Judge Rutherford was striding up and down the sitting-room, but it was Sheba who was deputed to tell the news.
She did it in a little scene which reminded him of her childhood. She drew him to a chair and sat down on his knee, clasping both slim, tender arms round his neck, tears suddenly rushing into her eyes.
“You and Rupert are rich men, Uncle Tom, darling,” she said. “The claim has passed. You are rich. You need never be troubled about mortgages again.”

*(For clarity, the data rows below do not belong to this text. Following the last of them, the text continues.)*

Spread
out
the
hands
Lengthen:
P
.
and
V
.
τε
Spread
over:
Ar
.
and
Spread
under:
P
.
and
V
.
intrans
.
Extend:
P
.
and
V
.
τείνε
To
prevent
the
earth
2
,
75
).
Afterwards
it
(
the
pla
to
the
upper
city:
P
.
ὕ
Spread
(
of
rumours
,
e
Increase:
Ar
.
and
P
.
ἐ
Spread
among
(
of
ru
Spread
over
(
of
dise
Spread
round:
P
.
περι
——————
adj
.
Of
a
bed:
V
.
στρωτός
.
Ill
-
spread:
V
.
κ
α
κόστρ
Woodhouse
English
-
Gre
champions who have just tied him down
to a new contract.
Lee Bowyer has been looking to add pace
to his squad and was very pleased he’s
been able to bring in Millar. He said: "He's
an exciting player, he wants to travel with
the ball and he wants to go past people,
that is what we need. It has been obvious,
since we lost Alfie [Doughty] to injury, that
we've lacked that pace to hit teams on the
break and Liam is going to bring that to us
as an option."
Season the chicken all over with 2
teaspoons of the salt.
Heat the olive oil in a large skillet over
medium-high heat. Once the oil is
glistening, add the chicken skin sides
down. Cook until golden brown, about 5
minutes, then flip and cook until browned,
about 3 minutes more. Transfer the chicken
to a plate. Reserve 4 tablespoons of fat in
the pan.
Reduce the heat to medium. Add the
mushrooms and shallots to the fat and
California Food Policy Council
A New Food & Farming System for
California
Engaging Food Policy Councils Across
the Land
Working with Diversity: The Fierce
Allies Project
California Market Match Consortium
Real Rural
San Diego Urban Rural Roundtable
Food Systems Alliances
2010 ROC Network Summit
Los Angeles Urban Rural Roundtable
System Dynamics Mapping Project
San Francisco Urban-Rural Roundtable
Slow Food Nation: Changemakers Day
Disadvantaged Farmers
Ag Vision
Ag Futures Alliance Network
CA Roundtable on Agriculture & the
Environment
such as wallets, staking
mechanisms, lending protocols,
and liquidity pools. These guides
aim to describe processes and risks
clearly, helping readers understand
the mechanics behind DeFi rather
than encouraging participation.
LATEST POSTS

He was conscious of a tremendous shock of relief. He folded her in his arms as if she had been a baby.
“Thank the Lord!” he said. “I didn’t know I should be so glad of it.”
CHAPTER XLI
The unobtrusive funeral cortége had turned the corner of Bank Street and disappeared from view almost an hour ago. In the front room of the house in which had lived the man just carried to his grave, the gentle old woman who had been his mother sat and looked with pathetic patience at Miss Amory Starkweather as the rough winds of the New England early spring rushed up the empty thoroughfare and whirled through the yet unleafed trees. Miss Amory had remained after the other people had gone away, and she was listening to the wind, too.
“We are both old women,” she had said. “We have both lived long enough to have passed through afternoons like this more than once before. Howsoever bad other hours may be, it seems to me that these are always the worst.”